Tuesday, May 30, 2006

Leaving A Thankless Job

Source: Treasury Secretary Snow Resigns

By TERENCE HUNT
AP White House Correspondent

May 30, 2006, 8:35 AM EDT

WASHINGTON -- Treasury Secretary John Snow has resigned and will be replaced by Goldman Sachs Chairman Henry M. Paulson Jr., a senior administration official said Tuesday, in another chapter of a White House shake-up to revive President Bush's troubled presidency.

Bush was to announce the changes in a White House ceremony later Tuesday.

Snow, the former head of railroad giant CSX Corp. who has a Ph.D. in economics, has been Treasury secretary since February 2003. His departure has been rumored for more than a year.
OK, quick civics lesson for you "out of touch Hollywood liberal elitist" types (and others who napped during high school history): The United States Secretary of the Treasury is the head of the United States Department of the Treasury, concerned with finance and monetary matters, basically what other countries would call a "finance minister". Nominally, the Treasury Secretary has control over tax policy, the budget and budget deficits, and the currency. He also controlled the Bureau of Alcohol, Tobacco, and Firearms, as well as the Secret and Customs Services until the Department of Homeland Security was established.

You can see why this is a thankless job, especially in this administration.

Snow replaced Paul O'Neill who famously fell out of favor with the Bushistas for....doing. His. Job.
A report commissioned in 2002 by O'Neill while Treasury Secretary suggested the United States faced future federal budget deficits of more than US$ 500 billion. The report also suggested that sharp tax increases, massive spending cuts, or both would be unavoidable if the United States were to meet benefit promises to its future generations. The study estimated that closing the budget gap would require the equivalent of an immediate and permanent 66 percent across-the-board income tax increase. The Bush administration left the findings out of the 2004 annual budget report published in February 2003.

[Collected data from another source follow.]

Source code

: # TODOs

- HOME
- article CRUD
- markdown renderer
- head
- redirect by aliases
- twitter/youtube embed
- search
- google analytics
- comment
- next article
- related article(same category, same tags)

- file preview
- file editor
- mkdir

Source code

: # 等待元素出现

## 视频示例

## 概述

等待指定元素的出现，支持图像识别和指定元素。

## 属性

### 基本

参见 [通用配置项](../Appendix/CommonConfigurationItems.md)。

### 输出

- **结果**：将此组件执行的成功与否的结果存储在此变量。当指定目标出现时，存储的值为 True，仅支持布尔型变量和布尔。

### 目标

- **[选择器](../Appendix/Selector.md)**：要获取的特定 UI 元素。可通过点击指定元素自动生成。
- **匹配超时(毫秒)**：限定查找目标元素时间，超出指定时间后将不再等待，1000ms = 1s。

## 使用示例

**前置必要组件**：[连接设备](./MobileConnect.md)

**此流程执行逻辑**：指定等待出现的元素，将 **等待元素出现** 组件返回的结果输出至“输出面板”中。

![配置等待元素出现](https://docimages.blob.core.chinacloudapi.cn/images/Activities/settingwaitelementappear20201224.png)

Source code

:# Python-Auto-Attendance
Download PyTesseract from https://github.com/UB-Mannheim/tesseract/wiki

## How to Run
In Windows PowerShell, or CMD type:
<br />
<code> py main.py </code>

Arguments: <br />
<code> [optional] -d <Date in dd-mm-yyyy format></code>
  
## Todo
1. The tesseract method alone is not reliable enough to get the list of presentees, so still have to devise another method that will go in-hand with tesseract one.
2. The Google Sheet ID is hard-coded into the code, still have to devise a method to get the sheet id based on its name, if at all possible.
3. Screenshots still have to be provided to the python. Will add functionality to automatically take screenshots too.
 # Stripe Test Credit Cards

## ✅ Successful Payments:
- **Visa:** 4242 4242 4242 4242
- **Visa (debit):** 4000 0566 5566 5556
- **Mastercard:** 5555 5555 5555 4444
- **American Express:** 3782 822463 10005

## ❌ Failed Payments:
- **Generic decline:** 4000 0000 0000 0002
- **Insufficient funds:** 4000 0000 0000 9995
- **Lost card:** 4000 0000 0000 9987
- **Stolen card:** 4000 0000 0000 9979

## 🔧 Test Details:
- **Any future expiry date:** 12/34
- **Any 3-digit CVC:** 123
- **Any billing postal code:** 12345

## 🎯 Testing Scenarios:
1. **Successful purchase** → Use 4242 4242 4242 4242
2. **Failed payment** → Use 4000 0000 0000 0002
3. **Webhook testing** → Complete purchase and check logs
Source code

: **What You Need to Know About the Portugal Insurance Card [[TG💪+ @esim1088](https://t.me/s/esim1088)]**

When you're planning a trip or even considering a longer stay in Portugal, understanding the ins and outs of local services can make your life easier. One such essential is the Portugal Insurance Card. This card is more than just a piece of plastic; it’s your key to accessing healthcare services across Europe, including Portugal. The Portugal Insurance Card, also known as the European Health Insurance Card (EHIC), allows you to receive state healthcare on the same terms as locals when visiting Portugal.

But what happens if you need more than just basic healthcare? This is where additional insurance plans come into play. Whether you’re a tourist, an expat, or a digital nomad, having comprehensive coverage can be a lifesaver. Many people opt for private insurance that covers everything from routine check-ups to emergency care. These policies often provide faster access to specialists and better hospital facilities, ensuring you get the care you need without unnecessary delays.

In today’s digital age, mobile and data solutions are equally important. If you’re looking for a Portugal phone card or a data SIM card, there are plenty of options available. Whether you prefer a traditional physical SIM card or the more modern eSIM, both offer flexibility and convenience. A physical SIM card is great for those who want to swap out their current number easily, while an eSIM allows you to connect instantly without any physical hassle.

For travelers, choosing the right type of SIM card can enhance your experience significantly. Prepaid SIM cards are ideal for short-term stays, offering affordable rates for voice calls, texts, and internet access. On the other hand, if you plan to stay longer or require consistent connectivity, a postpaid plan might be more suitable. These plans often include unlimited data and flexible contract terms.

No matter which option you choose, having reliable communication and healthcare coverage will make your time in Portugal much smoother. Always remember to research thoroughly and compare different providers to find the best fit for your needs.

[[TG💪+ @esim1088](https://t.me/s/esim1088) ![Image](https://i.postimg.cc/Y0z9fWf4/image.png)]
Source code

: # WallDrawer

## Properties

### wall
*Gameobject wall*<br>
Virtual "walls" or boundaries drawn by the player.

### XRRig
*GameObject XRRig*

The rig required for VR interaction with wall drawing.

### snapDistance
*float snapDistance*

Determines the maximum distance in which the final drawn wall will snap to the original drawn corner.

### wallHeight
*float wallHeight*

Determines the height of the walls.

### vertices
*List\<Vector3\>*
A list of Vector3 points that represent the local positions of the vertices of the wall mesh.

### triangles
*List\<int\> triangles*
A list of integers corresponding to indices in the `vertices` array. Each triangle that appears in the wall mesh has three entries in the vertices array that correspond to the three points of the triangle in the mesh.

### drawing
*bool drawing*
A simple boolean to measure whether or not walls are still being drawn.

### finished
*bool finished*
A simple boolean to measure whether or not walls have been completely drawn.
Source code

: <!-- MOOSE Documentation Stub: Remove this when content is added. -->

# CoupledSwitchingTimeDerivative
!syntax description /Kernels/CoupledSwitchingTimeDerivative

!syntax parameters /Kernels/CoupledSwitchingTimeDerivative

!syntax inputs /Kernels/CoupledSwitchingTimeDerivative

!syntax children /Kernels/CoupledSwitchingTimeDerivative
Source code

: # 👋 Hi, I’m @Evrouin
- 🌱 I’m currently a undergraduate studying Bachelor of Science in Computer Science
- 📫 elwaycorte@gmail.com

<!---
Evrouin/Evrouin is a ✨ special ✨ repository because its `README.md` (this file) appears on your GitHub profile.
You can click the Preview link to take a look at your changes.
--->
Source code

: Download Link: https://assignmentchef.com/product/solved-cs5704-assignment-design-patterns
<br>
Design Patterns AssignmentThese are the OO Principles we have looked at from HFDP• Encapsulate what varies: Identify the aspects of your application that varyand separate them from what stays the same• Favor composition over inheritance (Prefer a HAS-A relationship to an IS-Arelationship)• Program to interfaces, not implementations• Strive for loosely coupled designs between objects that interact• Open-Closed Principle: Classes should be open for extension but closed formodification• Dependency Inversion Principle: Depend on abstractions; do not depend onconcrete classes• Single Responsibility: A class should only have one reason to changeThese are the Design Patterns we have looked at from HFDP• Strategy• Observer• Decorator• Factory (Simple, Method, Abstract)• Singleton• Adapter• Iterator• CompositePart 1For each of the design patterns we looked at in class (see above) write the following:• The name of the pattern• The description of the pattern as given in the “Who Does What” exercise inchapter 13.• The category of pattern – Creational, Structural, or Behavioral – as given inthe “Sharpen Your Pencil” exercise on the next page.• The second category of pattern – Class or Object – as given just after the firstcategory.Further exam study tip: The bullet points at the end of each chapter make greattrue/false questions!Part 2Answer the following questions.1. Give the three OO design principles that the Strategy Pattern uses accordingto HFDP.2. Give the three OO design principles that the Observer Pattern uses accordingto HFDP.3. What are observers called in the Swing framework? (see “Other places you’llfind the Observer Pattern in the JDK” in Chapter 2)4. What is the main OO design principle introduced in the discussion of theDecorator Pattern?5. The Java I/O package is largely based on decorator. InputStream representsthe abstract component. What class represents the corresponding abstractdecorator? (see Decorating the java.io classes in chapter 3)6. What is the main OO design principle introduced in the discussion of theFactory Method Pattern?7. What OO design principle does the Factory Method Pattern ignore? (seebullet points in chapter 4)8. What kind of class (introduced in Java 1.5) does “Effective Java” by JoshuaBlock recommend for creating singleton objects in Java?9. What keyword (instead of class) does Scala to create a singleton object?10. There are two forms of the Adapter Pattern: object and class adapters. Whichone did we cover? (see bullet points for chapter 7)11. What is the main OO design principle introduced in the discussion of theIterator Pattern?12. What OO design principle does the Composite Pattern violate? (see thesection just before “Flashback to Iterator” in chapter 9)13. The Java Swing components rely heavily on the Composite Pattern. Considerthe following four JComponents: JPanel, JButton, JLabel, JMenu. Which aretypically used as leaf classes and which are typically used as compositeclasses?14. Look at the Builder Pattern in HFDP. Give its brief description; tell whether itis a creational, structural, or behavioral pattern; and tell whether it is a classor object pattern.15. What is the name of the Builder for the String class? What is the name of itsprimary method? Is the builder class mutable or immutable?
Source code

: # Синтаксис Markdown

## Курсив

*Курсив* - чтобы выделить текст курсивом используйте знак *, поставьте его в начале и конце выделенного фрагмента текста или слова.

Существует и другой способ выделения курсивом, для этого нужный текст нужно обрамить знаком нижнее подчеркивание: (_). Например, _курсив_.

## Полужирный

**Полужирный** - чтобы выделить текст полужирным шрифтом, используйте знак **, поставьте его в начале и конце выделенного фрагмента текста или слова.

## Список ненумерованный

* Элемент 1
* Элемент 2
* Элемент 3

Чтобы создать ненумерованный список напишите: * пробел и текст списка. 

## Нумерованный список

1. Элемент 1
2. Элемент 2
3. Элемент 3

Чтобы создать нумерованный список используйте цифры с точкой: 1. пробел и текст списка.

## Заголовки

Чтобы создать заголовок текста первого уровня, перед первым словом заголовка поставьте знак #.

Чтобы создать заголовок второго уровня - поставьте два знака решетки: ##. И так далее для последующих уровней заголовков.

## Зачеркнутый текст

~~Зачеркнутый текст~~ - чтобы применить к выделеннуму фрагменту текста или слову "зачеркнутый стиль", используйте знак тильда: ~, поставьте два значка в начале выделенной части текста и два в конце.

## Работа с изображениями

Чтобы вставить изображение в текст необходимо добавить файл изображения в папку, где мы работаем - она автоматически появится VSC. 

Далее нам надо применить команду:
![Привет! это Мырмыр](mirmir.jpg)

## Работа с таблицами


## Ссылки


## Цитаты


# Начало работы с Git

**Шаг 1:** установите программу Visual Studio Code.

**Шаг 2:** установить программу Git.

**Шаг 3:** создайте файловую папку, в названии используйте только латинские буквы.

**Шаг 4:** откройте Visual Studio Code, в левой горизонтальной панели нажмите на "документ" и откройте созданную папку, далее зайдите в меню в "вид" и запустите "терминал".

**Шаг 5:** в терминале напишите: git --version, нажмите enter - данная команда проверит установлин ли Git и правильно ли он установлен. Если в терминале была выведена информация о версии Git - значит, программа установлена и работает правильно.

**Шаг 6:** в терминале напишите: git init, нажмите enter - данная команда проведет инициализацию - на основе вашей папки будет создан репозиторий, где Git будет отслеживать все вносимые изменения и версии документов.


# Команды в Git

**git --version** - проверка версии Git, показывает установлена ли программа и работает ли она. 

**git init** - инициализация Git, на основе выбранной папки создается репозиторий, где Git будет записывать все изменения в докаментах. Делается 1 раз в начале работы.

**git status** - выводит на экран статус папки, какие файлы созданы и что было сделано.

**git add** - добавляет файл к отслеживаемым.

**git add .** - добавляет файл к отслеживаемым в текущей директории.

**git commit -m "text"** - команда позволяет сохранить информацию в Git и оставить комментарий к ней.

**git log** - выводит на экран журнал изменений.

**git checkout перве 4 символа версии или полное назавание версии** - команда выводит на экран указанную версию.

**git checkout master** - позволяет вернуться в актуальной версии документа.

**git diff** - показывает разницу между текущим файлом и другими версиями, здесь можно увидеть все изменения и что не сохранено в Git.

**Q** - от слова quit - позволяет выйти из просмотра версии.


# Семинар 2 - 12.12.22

O'Neill's private feuds with Bush's tax cut policies as well as his push to investigate al-Qaeda funding coming from the United Arab Emirates led to his resignation in 2002 and replacement with John W. Snow.
Which is why Snow was placed in a thankless position and handled it admirably by disappearing into the woodwork while Bush's Economic Policy Council (again, nominally chaired by the Treasury Secretary, but de facto, by the White House) screwed up again and again. Not to be confused with the President's Council of Economic Advisers or the National Economic Council, the EPC basically makes projections of tax revenues and budget deficits and PowerPoint presentations for Bush to draw circles and arrows on.

There's a joke in there about too many cooks and what a weak broth it hath wrought.

Compare that with Clinton's three Treasury Secretaries: the recently-deceased Lloyd Bentsen, Robert Rubin, and embattled Harvard president Lawrence H. Summers.

Apparently, the Wimp Factor extends to even within its own confines.

The apparent next knothole to appear out of the Treasury woodwork is one Henry M. Paulson Jr., who at least has the bloodlines as chairman of Goldman Sachs (where Rubin was also once chairman, and who failed upward by succeeding John Corzine when he resigned as chairman to run for and capture the Senate seat in New Jersey) to perhaps know how to run an organization of knotheads and splinter factions.

If his hands will be untied. I wooden count on it.